Это означало, что в XVIII в. в Европе действовало два режима уравновешивания сил. Когда абсолютистские государства по-прежнему преследовали политику территориального равновесия, разделов и компенсаций, парламентская Британия стремилась поддерживать равновесие европейской системы посредством непрямых интервенций, осуществляющихся в форме субсидий или пособий более мелким странам, что позволяло преграждать путь имперским и гегемонным амбициям [McKay, Scott. 1983. R 96][227]
. Нейтралитет Британии в войне за польское наследство (1733–1738) стал явным показателем ее дистанцирования по отношению к результатам системыВо всех крупных войнах XVIII в. правительство тратило значительные суммы на субсидирование иностранных войск, которые сражались в его интересах. В период Войны за испанское наследство более семи миллионов фунтов стерлингов, то есть 25 % всех средств, выделенных парламентом на армию, было направлено на иностранные субсидии. Точно так же в период между началом «Войны из-за уха Дженкинса» (1739 г.) и концом Семилетней войны (1763 г.) на иностранных солдат было потрачено примерно 17,5 миллионов фунтов стерлингов, или 21 % принятого военного бюджета. Между 1702 и 1763 гг. британское правительство на те же цели потратило более 24,5 миллионов фунтов стерлингов. Иногда эти деньги выплачивались небольшим корпусам иностранных войск, которые сражались в рамках союзных армий вместе с британцами; иногда же, как во время Семилетней войны, субсидии шли целым армиям, например сорокатысячной армии герцога Брюнсвика [Brewer. 1989. R 32].

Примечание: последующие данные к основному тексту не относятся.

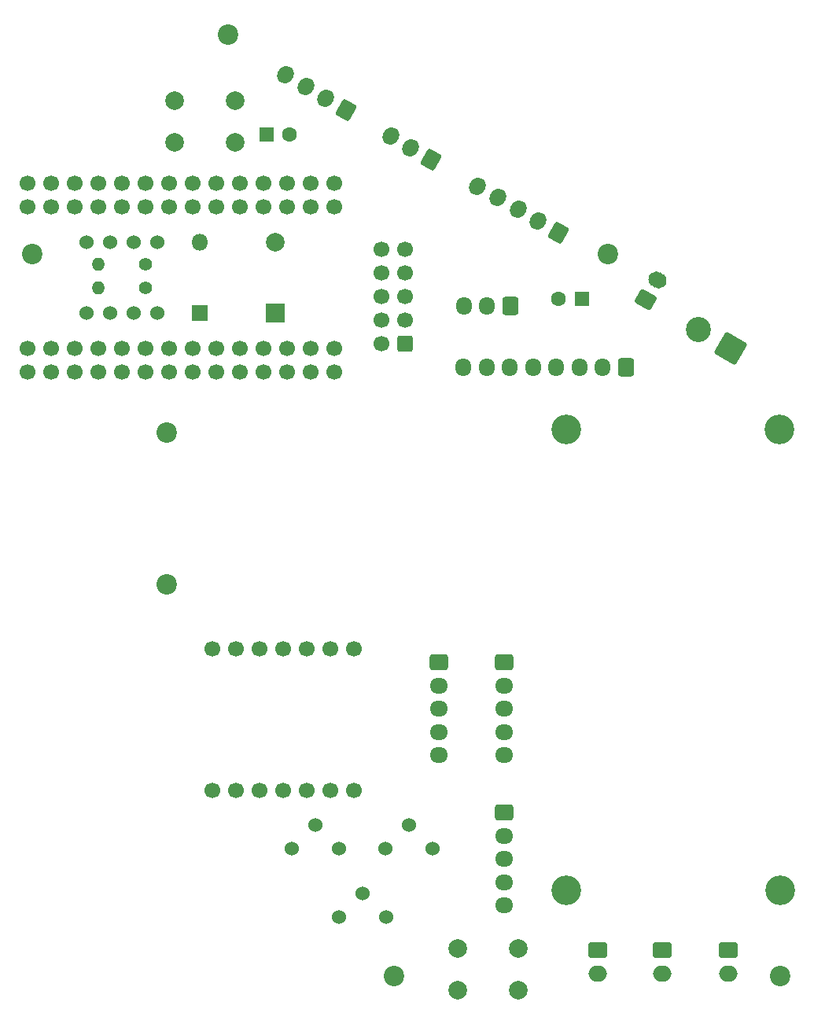
<source format=gbr>
%TF.GenerationSoftware,KiCad,Pcbnew,7.0.9*%
%TF.CreationDate,2024-03-01T11:40:11+09:00*%
%TF.ProjectId,MainBoard,4d61696e-426f-4617-9264-2e6b69636164,rev?*%
%TF.SameCoordinates,Original*%
%TF.FileFunction,Soldermask,Top*%
%TF.FilePolarity,Negative*%
%FSLAX46Y46*%
G04 Gerber Fmt 4.6, Leading zero omitted, Abs format (unit mm)*
G04 Created by KiCad (PCBNEW 7.0.9) date 2024-03-01 11:40:11*
%MOMM*%
%LPD*%
G01*
G04 APERTURE LIST*
G04 Aperture macros list*
%AMRoundRect*
0 Rectangle with rounded corners*
0 $1 Rounding radius*
0 $2 $3 $4 $5 $6 $7 $8 $9 X,Y pos of 4 corners*
0 Add a 4 corners polygon primitive as box body*
4,1,4,$2,$3,$4,$5,$6,$7,$8,$9,$2,$3,0*
0 Add four circle primitives for the rounded corners*
1,1,$1+$1,$2,$3*
1,1,$1+$1,$4,$5*
1,1,$1+$1,$6,$7*
1,1,$1+$1,$8,$9*
0 Add four rect primitives between the rounded corners*
20,1,$1+$1,$2,$3,$4,$5,0*
20,1,$1+$1,$4,$5,$6,$7,0*
20,1,$1+$1,$6,$7,$8,$9,0*
20,1,$1+$1,$8,$9,$2,$3,0*%
%AMHorizOval*
0 Thick line with rounded ends*
0 $1 width*
0 $2 $3 position (X,Y) of the first rounded end (center of the circle)*
0 $4 $5 position (X,Y) of the second rounded end (center of the circle)*
0 Add line between two ends*
20,1,$1,$2,$3,$4,$5,0*
0 Add two circle primitives to create the rounded ends*
1,1,$1,$2,$3*
1,1,$1,$4,$5*%
G04 Aperture macros list end*
%ADD10C,1.400000*%
%ADD11O,1.400000X1.400000*%
%ADD12RoundRect,0.250000X-0.750000X0.600000X-0.750000X-0.600000X0.750000X-0.600000X0.750000X0.600000X0*%
%ADD13O,2.000000X1.700000*%
%ADD14RoundRect,0.250000X0.882115X0.327868X-0.157115X0.927868X-0.882115X-0.327868X0.157115X-0.927868X0*%
%ADD15HorizOval,1.700000X0.062500X0.108253X-0.062500X-0.108253X0*%
%ADD16C,3.200000*%
%ADD17C,1.524000*%
%ADD18RoundRect,0.250001X1.502627X0.402628X-0.402628X1.502627X-1.502627X-0.402628X0.402628X-1.502627X0*%
%ADD19C,2.700000*%
%ADD20C,1.700000*%
%ADD21RoundRect,0.250000X0.349519X-0.894615X0.949519X0.144615X-0.349519X0.894615X-0.949519X-0.144615X0*%
%ADD22HorizOval,1.700000X-0.129904X0.075000X0.129904X-0.075000X0*%
%ADD23C,2.200000*%
%ADD24RoundRect,0.250000X-0.725000X0.600000X-0.725000X-0.600000X0.725000X-0.600000X0.725000X0.600000X0*%
%ADD25O,1.950000X1.700000*%
%ADD26RoundRect,0.250000X0.600000X0.600000X-0.600000X0.600000X-0.600000X-0.600000X0.600000X-0.600000X0*%
%ADD27C,2.000000*%
%ADD28RoundRect,0.250000X0.600000X0.725000X-0.600000X0.725000X-0.600000X-0.725000X0.600000X-0.725000X0*%
%ADD29O,1.700000X1.950000*%
%ADD30R,1.800000X1.800000*%
%ADD31O,1.800000X1.800000*%
%ADD32R,1.600000X1.600000*%
%ADD33C,1.600000*%
%ADD34R,2.000000X2.000000*%
G04 APERTURE END LIST*
D10*
%TO.C,R3*%
X131572000Y-72288400D03*
D11*
X126492000Y-72288400D03*
%TD*%
D10*
%TO.C,R2*%
X131572000Y-69748400D03*
D11*
X126492000Y-69748400D03*
%TD*%
D12*
%TO.C,J6*%
X180270000Y-143550000D03*
D13*
X180270000Y-146050000D03*
%TD*%
D14*
%TO.C,J17*%
X176022000Y-66294000D03*
D15*
X173856936Y-65044000D03*
X171691873Y-63794000D03*
X169526809Y-62544000D03*
X167361746Y-61294000D03*
%TD*%
D16*
%TO.C,REF\u002A\u002A*%
X199872600Y-87477600D03*
%TD*%
D17*
%TO.C,R4*%
X152400000Y-139954000D03*
X154940000Y-137414000D03*
X157480000Y-139954000D03*
%TD*%
D18*
%TO.C,J11*%
X194564000Y-78740000D03*
D19*
X191134539Y-76760000D03*
%TD*%
D20*
%TO.C,U1*%
X123952000Y-81290000D03*
X118872000Y-78750000D03*
X121412000Y-63510000D03*
X126492000Y-60970000D03*
X129032000Y-60970000D03*
X146812000Y-60970000D03*
X121412000Y-78750000D03*
X123952000Y-78750000D03*
X126492000Y-78750000D03*
X129032000Y-78750000D03*
X131572000Y-78750000D03*
X134112000Y-78750000D03*
X136652000Y-78750000D03*
X139192000Y-78750000D03*
X141732000Y-78750000D03*
X144272000Y-78750000D03*
X146812000Y-78750000D03*
X149352000Y-78750000D03*
X151892000Y-78750000D03*
X151892000Y-81290000D03*
X149352000Y-60970000D03*
X151892000Y-60970000D03*
X151892000Y-63510000D03*
X149352000Y-63510000D03*
X146812000Y-63510000D03*
X144272000Y-63510000D03*
X141732000Y-63510000D03*
X139192000Y-63510000D03*
X136652000Y-63510000D03*
X134112000Y-63510000D03*
X131572000Y-63510000D03*
X129032000Y-63510000D03*
X126492000Y-63510000D03*
X129032000Y-81290000D03*
X123952000Y-63510000D03*
X144272000Y-60970000D03*
X118872000Y-63510000D03*
X118872000Y-60970000D03*
X141732000Y-60970000D03*
X134112000Y-60970000D03*
X136652000Y-60970000D03*
X131572000Y-60970000D03*
X139192000Y-60970000D03*
X139192000Y-81290000D03*
X149352000Y-81290000D03*
X141732000Y-81290000D03*
X146812000Y-81290000D03*
X144272000Y-81290000D03*
X118872000Y-81290000D03*
X121412000Y-81290000D03*
X126492000Y-81290000D03*
X131572000Y-81290000D03*
X134112000Y-81290000D03*
X136652000Y-81290000D03*
X121412000Y-60970000D03*
X123952000Y-60970000D03*
%TD*%
D16*
%TO.C,REF\u002A\u002A*%
X176885600Y-137083800D03*
%TD*%
D21*
%TO.C,J12*%
X185440000Y-73539064D03*
D22*
X186690000Y-71374000D03*
%TD*%
D14*
%TO.C,J9*%
X153162000Y-53086000D03*
D15*
X150996936Y-51836000D03*
X148831873Y-50586000D03*
X146666809Y-49336000D03*
%TD*%
D23*
%TO.C,REF\u002A\u002A*%
X181356000Y-68580000D03*
%TD*%
D24*
%TO.C,J3*%
X163182300Y-112572800D03*
D25*
X163182300Y-115072800D03*
X163182300Y-117572800D03*
X163182300Y-120072800D03*
X163182300Y-122572800D03*
%TD*%
D23*
%TO.C,REF\u002A\u002A*%
X133858000Y-87833200D03*
%TD*%
D26*
%TO.C,J10*%
X159512000Y-78232000D03*
D20*
X156972000Y-78232000D03*
X159512000Y-75692000D03*
X156972000Y-75692000D03*
X159512000Y-73152000D03*
X156972000Y-73152000D03*
X159512000Y-70612000D03*
X156972000Y-70612000D03*
X159512000Y-68072000D03*
X156972000Y-68072000D03*
%TD*%
D24*
%TO.C,J1*%
X170180000Y-128731000D03*
D25*
X170180000Y-131231000D03*
X170180000Y-133731000D03*
X170180000Y-136231000D03*
X170180000Y-138731000D03*
%TD*%
D23*
%TO.C,REF\u002A\u002A*%
X140487400Y-44983400D03*
%TD*%
D16*
%TO.C,REF\u002A\u002A*%
X199923400Y-137083800D03*
%TD*%
D27*
%TO.C,SW1*%
X141224000Y-56570000D03*
X134724000Y-56570000D03*
X141224000Y-52070000D03*
X134724000Y-52070000D03*
%TD*%
%TO.C,SW2*%
X171704000Y-147878800D03*
X165204000Y-147878800D03*
X171704000Y-143378800D03*
X165204000Y-143378800D03*
%TD*%
D12*
%TO.C,J4*%
X194310000Y-143550000D03*
D13*
X194310000Y-146050000D03*
%TD*%
D17*
%TO.C,RV1*%
X147320000Y-132588000D03*
X149860000Y-130048000D03*
X152400000Y-132588000D03*
%TD*%
D23*
%TO.C,REF\u002A\u002A*%
X158369000Y-146329400D03*
%TD*%
D28*
%TO.C,J13*%
X183308000Y-80772000D03*
D29*
X180808000Y-80772000D03*
X178308000Y-80772000D03*
X175808000Y-80772000D03*
X173308000Y-80772000D03*
X170808000Y-80772000D03*
X168308000Y-80772000D03*
X165808000Y-80772000D03*
%TD*%
D16*
%TO.C,REF\u002A\u002A*%
X176885600Y-87477600D03*
%TD*%
D23*
%TO.C,REF\u002A\u002A*%
X199948800Y-146329400D03*
%TD*%
D17*
%TO.C,U3*%
X132842000Y-67320000D03*
X130302000Y-67320000D03*
X127762000Y-67320000D03*
X125222000Y-67320000D03*
X132842000Y-74940000D03*
X130302000Y-74940000D03*
X127762000Y-74940000D03*
X125222000Y-74940000D03*
%TD*%
D30*
%TO.C,D1*%
X137414000Y-74940000D03*
D31*
X137414000Y-67320000D03*
%TD*%
D23*
%TO.C,REF\u002A\u002A*%
X119380000Y-68580000D03*
%TD*%
%TO.C,REF\u002A\u002A*%
X133858000Y-104190800D03*
%TD*%
D12*
%TO.C,J5*%
X187255000Y-143570000D03*
D13*
X187255000Y-146070000D03*
%TD*%
D17*
%TO.C,R5*%
X157429200Y-132588000D03*
X159969200Y-130048000D03*
X162509200Y-132588000D03*
%TD*%
D14*
%TO.C,J14*%
X162306000Y-58420000D03*
D15*
X160140936Y-57170000D03*
X157975873Y-55920000D03*
%TD*%
D24*
%TO.C,J2*%
X170167300Y-112572800D03*
D25*
X170167300Y-115072800D03*
X170167300Y-117572800D03*
X170167300Y-120072800D03*
X170167300Y-122572800D03*
%TD*%
D20*
%TO.C,U2*%
X138760200Y-126365000D03*
X141300200Y-126365000D03*
X143840200Y-126365000D03*
X146380200Y-126365000D03*
X148920200Y-126365000D03*
X151460200Y-126365000D03*
X154000200Y-126365000D03*
X154000200Y-111125000D03*
X151460200Y-111125000D03*
X148920200Y-111125000D03*
X146380200Y-111125000D03*
X143840200Y-111125000D03*
X141300200Y-111125000D03*
X138760200Y-111125000D03*
%TD*%
D32*
%TO.C,C1*%
X178587400Y-73406000D03*
D33*
X176087400Y-73406000D03*
%TD*%
D34*
%TO.C,BZ1*%
X145542000Y-74930000D03*
D27*
X145542000Y-67330000D03*
%TD*%
D28*
%TO.C,J8*%
X170862000Y-74168000D03*
D29*
X168362000Y-74168000D03*
X165862000Y-74168000D03*
%TD*%
D32*
%TO.C,C2*%
X144602200Y-55778400D03*
D33*
X147102200Y-55778400D03*
%TD*%
M02*

</source>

Хотя этот метод, естественно, был весьма затратным и вызывал много споров, на деле он оказался эффективным и вполне реализуемым. Война за австрийское наследство «стоила Британии 43 миллионов фунтов стерлингов, 30 из которых были добавлены к национальному долгу. Поскольку поземельный налог составлял 4 шиллинга к каждому из этих фунтов, алармисты в правительстве забили тревогу и хотели уже объявить о национальном банкротстве» [McKay, Scott. 1983. Р. 172–173]. Однако Британия могла нести это тяжелое финансовое бремя, тогда как французская система, несмотря на большую численность налогооблагаемого населения, рухнула. Та же самая схема снова и снова повторялась в англо-французских конфликтах XVIII в.
Внимание к различиям реакций Франции и Британии на войну чрезвычайно важно, если мы желаем избежать обычной ошибки, совершаемой тогда, когда два этих государства сводят к одной модели политического устройства, управляемого войной. Очевидно, что Британия в XVIII в. стала не только крупнейшей европейской державой, но и «фискально-военным» государством [Brewer. 1989] – воинственным, милитаризованным, находящимся почти все время в состоянии войны, как и другие сравнимые с ним европейские государства. Это заставило многих комментаторов, относящихся к традиции Вебера – Хинце, опустить структурные различия Британии и остальных стран континента. Например, по Майклу Манну, формирование в Британии раннего Нового времени государства, постоянно находящегося в состоянии войны, стало, по существу, результатом геополитической конкуренции. Хотя Британия была конституционным режимом, именно ее привилегированное геостратегическое положение освободило ее от необходимости иметь постоянную армию[228]
. Однако, по Манну, акцент на «постоянном флоте» и общее стремление к формированию фискального государства, исходно нацеленного на войну, минимизируют различия конституционного и абсолютистского режимов, поскольку оба они подчинены давлению геополитической конкуренции. Манн приходит к тому выводу, что «рост размера государства на протяжении всего этого периода [1130–1815 гг.] обеспечивался, главным образом, войной и лишь частично – внутренним развитием» [Mann. 1988с. Р. 110; 1986. Р. 478])[229].